Practical advice for maintainers and security teams
If you maintain software, this is an invitation to improve processes. A few useful practices that came out of this experience:
Use task verifiers (task verifiers) that automatically confirm whether a fix removes the vulnerability and preserves functionality.
Test proposed patches with automated tests to catch regressions.
Include clear evidence when filing reports: minimal test cases, detailed proofs of concept, and candidate patches.
Back the process with a Coordinated Vulnerability Disclosure (CVD) protocol to work with external researchers without putting users at risk.
These measures make it easier for maintainers to trust reports generated by AI tools and speed up fixing real issues.
What now?
The picture is clear: frontier models are already high-level vulnerability researchers.
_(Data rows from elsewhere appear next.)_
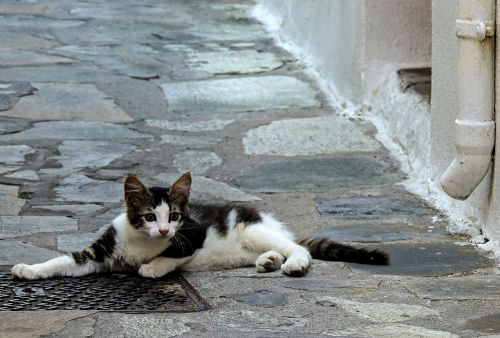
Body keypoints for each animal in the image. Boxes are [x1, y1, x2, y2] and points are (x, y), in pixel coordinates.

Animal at [9, 172, 388, 280]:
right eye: (150, 216)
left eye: (174, 216)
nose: (164, 230)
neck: (142, 240)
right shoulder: (101, 251)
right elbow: (64, 261)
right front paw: (29, 269)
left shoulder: (194, 232)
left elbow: (173, 255)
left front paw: (152, 267)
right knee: (275, 251)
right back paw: (267, 261)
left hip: (251, 227)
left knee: (298, 248)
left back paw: (291, 263)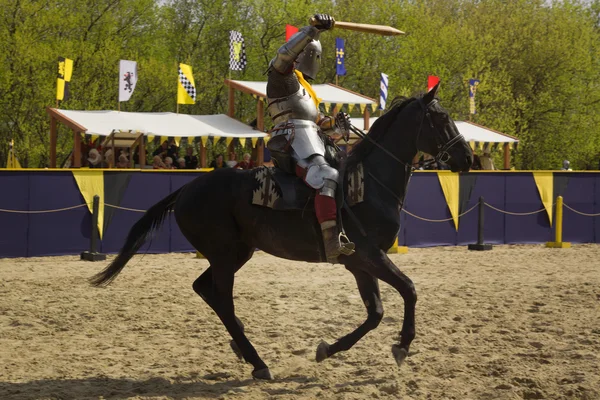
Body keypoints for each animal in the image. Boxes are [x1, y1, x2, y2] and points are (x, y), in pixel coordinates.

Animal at [90, 83, 474, 378]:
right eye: (441, 118)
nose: (467, 158)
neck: (367, 183)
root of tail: (187, 188)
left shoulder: (359, 263)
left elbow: (375, 313)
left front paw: (328, 349)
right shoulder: (370, 256)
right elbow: (408, 290)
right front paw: (403, 345)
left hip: (236, 252)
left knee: (204, 289)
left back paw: (242, 346)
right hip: (225, 256)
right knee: (222, 299)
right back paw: (257, 361)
Anthropic used Opus 4.6 in other major projects too, like the Linux kernel, and is announcing tools to bring these capabilities to maintainers and customers.
Today, defenders have the advantage: finding and patching is still easier than building fully functional exploits. But that gap can close quickly. What does this mean for you as a developer or product owner? It’s time to strengthen security practices, automate checks, and collaborate with researchers.
If you want to get involved, Anthropic offers initiatives and calls to expand the search and fixing of vulnerabilities in open source code.
The news is both opportunity and warning: AI speeds up detection within a useful window for defenders, but it demands we modernize processes and be proactive before offensive capabilities catch up.